RECORDS FOR THIS TASK Start Marker

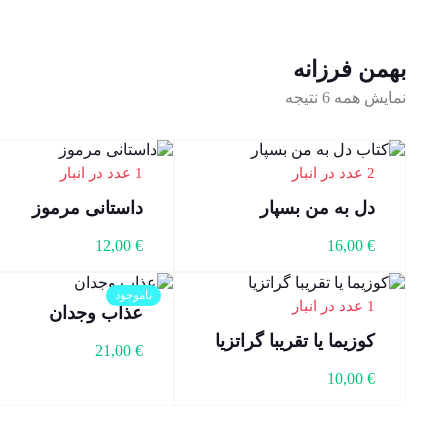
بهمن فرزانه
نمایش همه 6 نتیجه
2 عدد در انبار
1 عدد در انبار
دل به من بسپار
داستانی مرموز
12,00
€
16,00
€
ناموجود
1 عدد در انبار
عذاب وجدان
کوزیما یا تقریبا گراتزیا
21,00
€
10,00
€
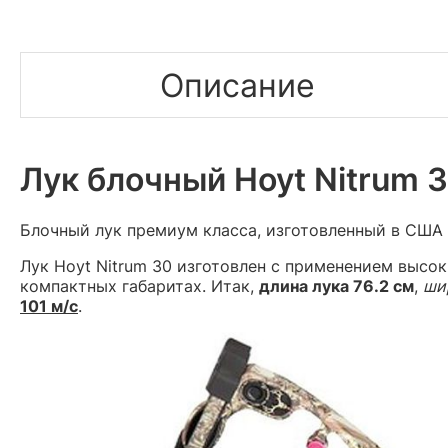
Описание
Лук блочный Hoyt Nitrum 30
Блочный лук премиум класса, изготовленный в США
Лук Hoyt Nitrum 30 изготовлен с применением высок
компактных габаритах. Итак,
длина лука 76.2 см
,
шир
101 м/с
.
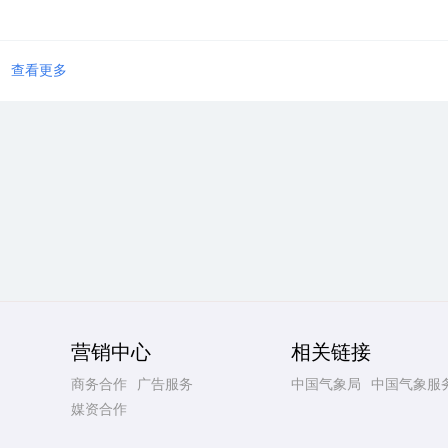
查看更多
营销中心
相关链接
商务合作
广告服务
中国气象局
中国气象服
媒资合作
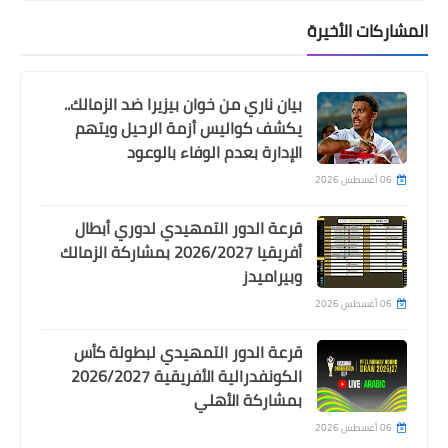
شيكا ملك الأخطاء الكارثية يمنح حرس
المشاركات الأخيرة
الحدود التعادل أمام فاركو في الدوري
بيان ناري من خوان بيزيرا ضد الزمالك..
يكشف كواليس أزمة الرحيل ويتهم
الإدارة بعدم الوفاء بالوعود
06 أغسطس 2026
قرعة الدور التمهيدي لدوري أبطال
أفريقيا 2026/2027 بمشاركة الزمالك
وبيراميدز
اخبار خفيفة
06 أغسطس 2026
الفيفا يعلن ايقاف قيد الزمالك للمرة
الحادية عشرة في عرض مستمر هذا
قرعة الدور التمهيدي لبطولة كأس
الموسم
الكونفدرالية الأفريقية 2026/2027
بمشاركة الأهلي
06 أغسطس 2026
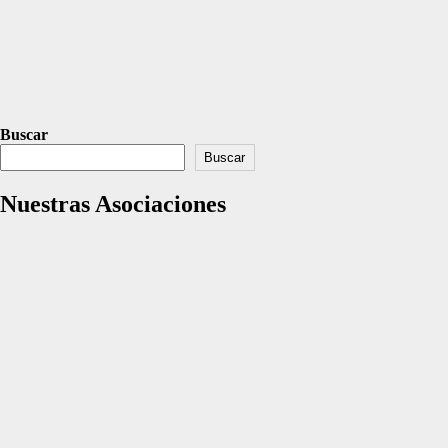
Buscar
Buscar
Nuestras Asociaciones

RECORDS FOR THIS TASK End Marker
RECORDS FOR THIS TASK Start Marker

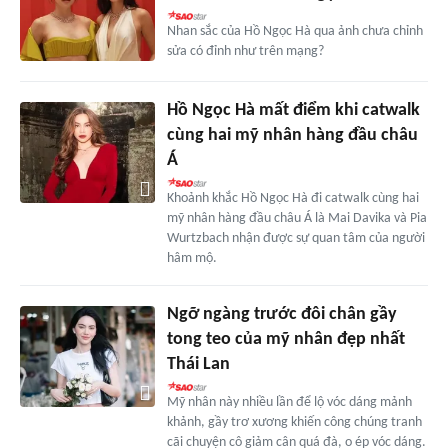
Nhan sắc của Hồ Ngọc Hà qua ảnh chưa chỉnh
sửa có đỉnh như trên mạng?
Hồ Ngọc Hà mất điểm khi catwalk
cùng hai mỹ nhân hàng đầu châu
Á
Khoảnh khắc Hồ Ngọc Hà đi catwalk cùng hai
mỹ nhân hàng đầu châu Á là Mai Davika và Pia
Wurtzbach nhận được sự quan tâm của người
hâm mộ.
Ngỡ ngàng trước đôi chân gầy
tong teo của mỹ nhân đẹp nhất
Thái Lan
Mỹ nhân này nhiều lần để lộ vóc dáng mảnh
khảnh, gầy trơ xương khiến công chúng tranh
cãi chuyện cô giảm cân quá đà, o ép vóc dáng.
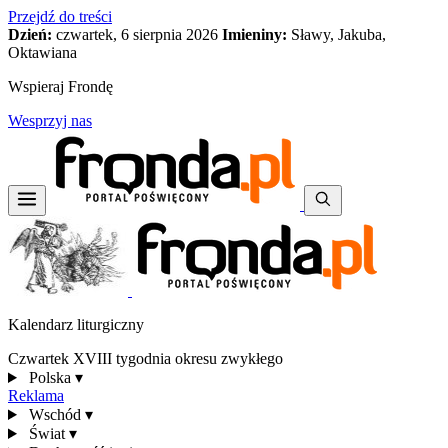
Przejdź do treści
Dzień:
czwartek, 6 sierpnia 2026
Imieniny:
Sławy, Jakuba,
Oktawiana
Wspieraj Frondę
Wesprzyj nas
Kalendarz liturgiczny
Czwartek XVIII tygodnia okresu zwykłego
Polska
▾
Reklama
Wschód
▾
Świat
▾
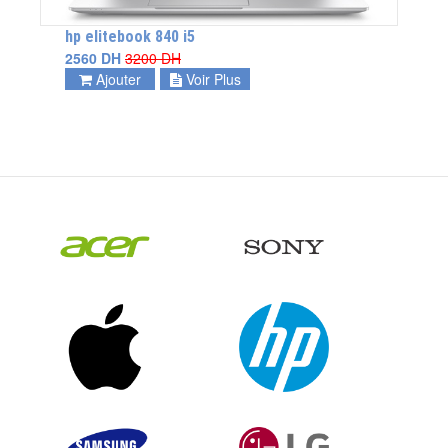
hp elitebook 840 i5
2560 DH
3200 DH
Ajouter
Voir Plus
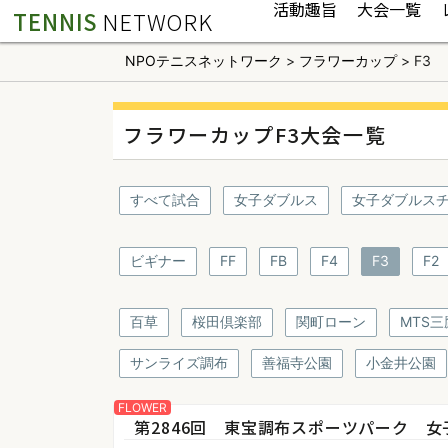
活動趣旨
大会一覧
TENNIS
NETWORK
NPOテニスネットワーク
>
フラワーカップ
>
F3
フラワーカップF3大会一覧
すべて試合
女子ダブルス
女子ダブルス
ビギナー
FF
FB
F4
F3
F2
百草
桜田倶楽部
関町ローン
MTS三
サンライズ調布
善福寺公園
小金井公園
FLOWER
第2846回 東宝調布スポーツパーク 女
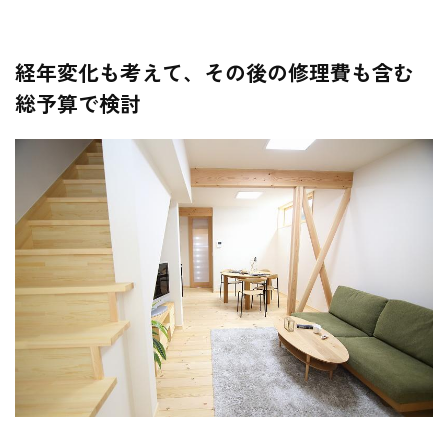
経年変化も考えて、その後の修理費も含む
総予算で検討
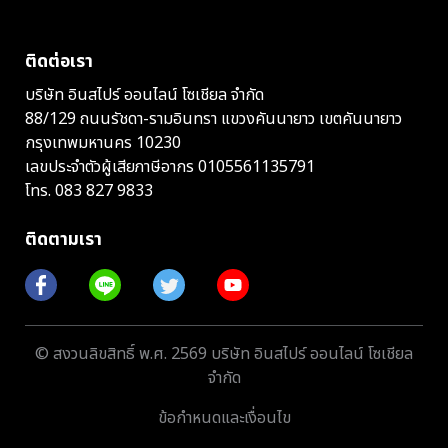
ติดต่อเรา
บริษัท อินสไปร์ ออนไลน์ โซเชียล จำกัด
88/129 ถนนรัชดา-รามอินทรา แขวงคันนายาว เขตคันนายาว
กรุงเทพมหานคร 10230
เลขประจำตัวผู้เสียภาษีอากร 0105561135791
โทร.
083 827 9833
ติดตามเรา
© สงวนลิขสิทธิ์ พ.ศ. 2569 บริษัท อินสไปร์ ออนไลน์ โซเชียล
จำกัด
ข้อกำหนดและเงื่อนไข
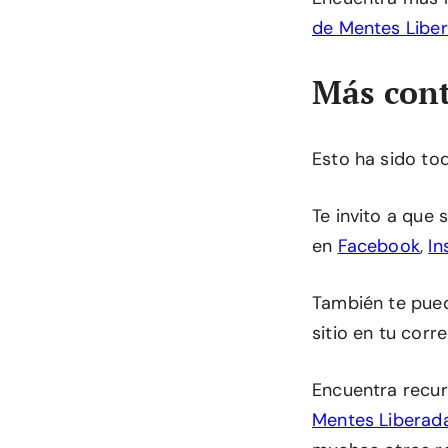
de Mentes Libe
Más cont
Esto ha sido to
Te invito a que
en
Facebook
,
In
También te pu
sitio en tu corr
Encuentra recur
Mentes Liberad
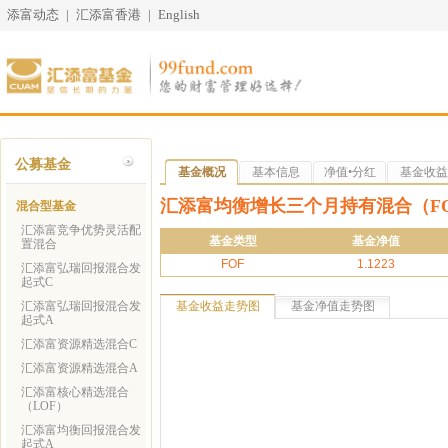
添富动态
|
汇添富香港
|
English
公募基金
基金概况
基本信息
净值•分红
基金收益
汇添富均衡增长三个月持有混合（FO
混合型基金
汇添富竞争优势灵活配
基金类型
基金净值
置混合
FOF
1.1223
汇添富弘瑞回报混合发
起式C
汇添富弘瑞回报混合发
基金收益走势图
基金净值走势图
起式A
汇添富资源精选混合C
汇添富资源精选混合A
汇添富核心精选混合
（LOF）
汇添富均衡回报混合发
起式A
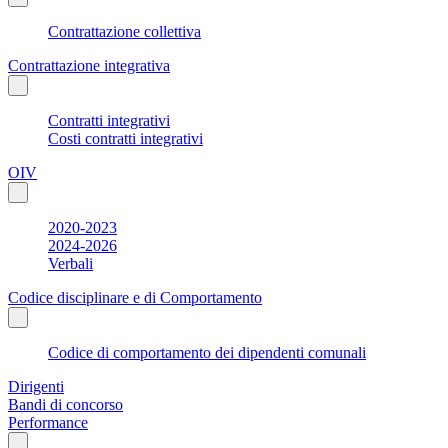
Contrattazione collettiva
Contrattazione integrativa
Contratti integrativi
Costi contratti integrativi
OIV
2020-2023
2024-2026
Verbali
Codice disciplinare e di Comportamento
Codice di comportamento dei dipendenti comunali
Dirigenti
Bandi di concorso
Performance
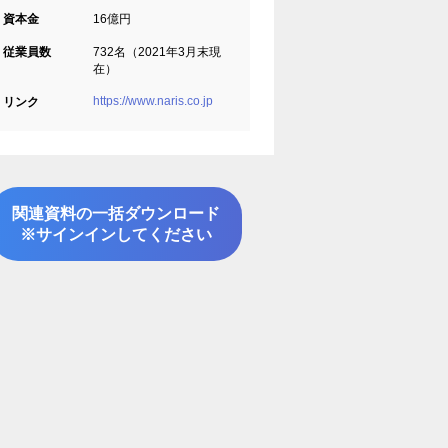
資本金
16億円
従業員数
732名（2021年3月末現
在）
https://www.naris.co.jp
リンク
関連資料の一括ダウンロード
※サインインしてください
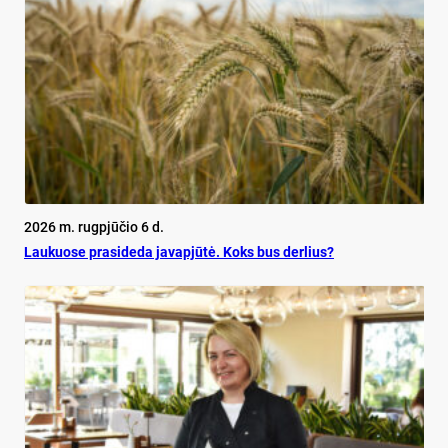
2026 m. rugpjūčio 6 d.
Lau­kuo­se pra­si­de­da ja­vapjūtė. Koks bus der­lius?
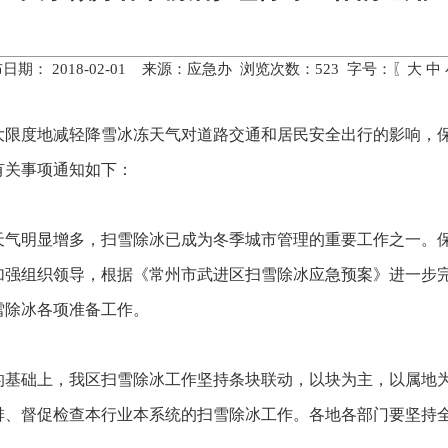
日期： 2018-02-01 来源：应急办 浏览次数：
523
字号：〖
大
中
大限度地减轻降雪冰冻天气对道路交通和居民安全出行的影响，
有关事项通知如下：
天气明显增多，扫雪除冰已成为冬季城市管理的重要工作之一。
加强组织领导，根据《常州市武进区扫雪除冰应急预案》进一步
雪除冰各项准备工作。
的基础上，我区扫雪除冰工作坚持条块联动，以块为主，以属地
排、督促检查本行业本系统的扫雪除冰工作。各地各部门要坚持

RECORDS FOR THIS TASK End Marker

▶ WHAT THE TASK REQUIRES
Which lines in the records contain the word "cùng"? Pick out each one and copy it in full.

▶ EXERCISE RESPONSE
cùng hai mỹ nhân hàng đầu châu
Khoảnh khắc Hồ Ngọc Hà đi catwalk cùng hai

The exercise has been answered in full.